**Selected extract:**

Molly Mavity is not a normal teenage girl. For one thing, her father is a convicted murderer, and his execution date is fast approaching. For another, Molly refuses to believe that her mother is dead, and she waits for the day when they’ll be reunited . . . despite all evidence that this will never happen.
Pepper Al-Yusef is not your average teenage boy. A Kuwaiti immigrant with epilepsy, serious girl problems, and the most useless seizure dog in existence, he has to write a series of essays over the summer . . . or fail out of school.
And Ava Dreyman—the brave and beautiful East German resistance fighter whose murder at seventeen led to the destruction of the Berlin Wall—is unlike anyone you’ve met before.
When Molly gets a package leading her to Pepper, they’re tasked with solving a decades-old mystery: find out who killed Ava, back in 1989. Using Ava’s diary for clues, Molly and Pepper realize there’s more to her life—and death—than meets the eye. Someone is lying to them. And someone out there is guiding them along, desperate for answers.
KEY WORDS: Adventure, Thriller, Mystery, Berlin Wall, Cold War, Friendship, Family.
*I received an Advanced Proof Copy of this novel at YALC in exchange for an honest review*
From the very first page, Molly Mavity had me hooked. The book tells the story of three people whose lives become inextricably linked one summer when Molly and Pepper are thrown together to discover the mystery of who killed Ava Dreyman, “the Anne Frank of the Cold War”.

Collected data:
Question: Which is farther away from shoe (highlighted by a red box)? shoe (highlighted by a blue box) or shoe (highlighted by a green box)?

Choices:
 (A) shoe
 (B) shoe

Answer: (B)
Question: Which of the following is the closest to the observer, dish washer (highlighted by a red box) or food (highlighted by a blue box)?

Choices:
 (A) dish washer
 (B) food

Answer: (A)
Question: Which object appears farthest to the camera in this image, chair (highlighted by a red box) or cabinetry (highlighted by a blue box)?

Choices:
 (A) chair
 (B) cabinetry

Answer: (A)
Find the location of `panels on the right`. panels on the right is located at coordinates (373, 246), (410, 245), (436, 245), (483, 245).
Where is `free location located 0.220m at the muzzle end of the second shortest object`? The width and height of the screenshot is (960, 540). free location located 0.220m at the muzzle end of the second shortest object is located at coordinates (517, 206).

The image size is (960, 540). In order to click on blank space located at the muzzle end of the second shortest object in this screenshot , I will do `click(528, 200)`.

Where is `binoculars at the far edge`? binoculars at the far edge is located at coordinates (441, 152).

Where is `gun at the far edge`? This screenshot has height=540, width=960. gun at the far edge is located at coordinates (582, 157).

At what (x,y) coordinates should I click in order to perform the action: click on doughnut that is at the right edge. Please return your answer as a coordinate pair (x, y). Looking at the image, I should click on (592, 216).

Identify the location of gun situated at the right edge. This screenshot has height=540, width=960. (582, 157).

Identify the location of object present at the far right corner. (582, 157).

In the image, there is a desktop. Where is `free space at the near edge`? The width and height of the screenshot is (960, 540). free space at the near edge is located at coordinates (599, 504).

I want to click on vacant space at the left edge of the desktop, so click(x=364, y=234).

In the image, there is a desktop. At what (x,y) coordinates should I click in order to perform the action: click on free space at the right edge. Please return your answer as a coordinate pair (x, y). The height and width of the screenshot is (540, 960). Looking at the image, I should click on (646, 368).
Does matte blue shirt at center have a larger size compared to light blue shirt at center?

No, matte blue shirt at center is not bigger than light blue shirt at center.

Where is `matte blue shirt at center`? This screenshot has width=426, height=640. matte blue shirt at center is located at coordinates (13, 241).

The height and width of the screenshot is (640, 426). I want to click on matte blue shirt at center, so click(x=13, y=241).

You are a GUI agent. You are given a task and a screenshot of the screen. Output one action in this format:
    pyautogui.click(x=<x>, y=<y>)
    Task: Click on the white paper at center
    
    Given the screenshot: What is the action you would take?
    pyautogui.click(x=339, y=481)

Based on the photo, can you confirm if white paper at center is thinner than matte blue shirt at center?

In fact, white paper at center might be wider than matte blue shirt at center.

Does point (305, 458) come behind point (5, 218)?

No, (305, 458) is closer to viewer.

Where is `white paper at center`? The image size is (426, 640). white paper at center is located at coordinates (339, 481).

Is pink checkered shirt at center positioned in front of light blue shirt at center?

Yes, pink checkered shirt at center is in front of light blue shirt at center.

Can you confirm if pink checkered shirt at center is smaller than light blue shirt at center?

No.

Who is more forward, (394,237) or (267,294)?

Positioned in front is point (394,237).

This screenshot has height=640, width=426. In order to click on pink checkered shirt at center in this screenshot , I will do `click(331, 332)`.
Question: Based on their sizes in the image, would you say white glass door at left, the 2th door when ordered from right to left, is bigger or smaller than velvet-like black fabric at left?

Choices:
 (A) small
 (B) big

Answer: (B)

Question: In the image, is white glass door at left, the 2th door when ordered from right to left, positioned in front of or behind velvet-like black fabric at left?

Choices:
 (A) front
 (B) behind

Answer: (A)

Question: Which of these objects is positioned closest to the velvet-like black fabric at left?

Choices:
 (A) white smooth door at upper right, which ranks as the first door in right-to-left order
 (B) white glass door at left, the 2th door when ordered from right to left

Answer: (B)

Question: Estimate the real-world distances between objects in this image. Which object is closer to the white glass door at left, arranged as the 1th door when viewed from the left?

**Task objective:**
Please copy out the full book review above, word for word, with nothing changed.

**Finished exercise:**
Molly Mavity is not a normal teenage girl. For one thing, her father is a convicted murderer, and his execution date is fast approaching. For another, Molly refuses to believe that her mother is dead, and she waits for the day when they’ll be reunited . . . despite all evidence that this will never happen.
Pepper Al-Yusef is not your average teenage boy. A Kuwaiti immigrant with epilepsy, serious girl problems, and the most useless seizure dog in existence, he has to write a series of essays over the summer . . . or fail out of school.
And Ava Dreyman—the brave and beautiful East German resistance fighter whose murder at seventeen led to the destruction of the Berlin Wall—is unlike anyone you’ve met before.
When Molly gets a package leading her to Pepper, they’re tasked with solving a decades-old mystery: find out who killed Ava, back in 1989. Using Ava’s diary for clues, Molly and Pepper realize there’s more to her life—and death—than meets the eye. Someone is lying to them. And someone out there is guiding them along, desperate for answers.
KEY WORDS: Adventure, Thriller, Mystery, Berlin Wall, Cold War, Friendship, Family.
*I received an Advanced Proof Copy of this novel at YALC in exchange for an honest review*
From the very first page, Molly Mavity had me hooked. The book tells the story of three people whose lives become inextricably linked one summer when Molly and Pepper are thrown together to discover the mystery of who killed Ava Dreyman, “the Anne Frank of the Cold War”.